======== INFORMATION GIVEN ========

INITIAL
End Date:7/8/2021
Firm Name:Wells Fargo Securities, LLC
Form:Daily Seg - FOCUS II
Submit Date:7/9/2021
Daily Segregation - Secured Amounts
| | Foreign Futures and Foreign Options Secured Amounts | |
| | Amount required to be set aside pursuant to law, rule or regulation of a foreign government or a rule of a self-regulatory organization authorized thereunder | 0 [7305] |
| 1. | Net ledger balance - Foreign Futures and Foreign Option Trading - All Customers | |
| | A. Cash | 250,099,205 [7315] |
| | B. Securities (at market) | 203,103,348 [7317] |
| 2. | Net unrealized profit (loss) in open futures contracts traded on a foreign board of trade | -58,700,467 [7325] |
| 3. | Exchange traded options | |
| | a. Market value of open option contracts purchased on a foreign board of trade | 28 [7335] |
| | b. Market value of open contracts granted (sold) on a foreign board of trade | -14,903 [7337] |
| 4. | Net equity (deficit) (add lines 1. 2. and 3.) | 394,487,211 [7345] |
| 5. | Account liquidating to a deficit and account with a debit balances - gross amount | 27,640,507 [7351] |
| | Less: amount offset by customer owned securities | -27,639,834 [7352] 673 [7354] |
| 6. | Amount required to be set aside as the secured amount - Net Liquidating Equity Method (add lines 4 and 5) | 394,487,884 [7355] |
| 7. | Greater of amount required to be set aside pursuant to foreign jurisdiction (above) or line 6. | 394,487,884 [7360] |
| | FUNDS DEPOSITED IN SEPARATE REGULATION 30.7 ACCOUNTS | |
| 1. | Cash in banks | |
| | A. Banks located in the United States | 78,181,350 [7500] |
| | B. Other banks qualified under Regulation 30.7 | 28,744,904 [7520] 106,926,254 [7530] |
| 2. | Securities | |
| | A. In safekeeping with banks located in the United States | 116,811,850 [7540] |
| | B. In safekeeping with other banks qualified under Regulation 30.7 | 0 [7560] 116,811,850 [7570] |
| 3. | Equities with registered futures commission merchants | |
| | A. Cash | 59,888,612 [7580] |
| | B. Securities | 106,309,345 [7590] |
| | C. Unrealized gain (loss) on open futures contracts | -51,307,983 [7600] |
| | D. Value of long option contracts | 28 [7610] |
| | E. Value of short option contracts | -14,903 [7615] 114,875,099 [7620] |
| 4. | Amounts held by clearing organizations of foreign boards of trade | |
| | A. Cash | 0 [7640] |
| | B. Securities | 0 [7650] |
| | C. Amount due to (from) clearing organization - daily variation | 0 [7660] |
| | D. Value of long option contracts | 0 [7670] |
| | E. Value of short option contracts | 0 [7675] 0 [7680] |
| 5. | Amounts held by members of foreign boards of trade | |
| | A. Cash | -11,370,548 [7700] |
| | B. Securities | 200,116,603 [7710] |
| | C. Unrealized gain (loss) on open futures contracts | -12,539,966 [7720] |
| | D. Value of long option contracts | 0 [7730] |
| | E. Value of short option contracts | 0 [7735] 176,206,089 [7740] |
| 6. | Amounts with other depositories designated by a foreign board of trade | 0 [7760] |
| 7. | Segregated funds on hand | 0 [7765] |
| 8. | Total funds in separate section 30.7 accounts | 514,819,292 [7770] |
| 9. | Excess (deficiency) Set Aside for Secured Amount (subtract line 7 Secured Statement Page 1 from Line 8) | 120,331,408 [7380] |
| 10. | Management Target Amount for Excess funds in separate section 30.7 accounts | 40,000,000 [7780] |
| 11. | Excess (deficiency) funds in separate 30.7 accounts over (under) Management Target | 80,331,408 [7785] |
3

========

INSTRUCTIONS FOR THE TASK: This task calls for each line of the material that contains "safekeeping".

FINAL ANSWER:
| | A. In safekeeping with banks located in the United States | 116,811,850 [7540] |
| | B. In safekeeping with other banks qualified under Regulation 30.7 | 0 [7560] 116,811,850 [7570] |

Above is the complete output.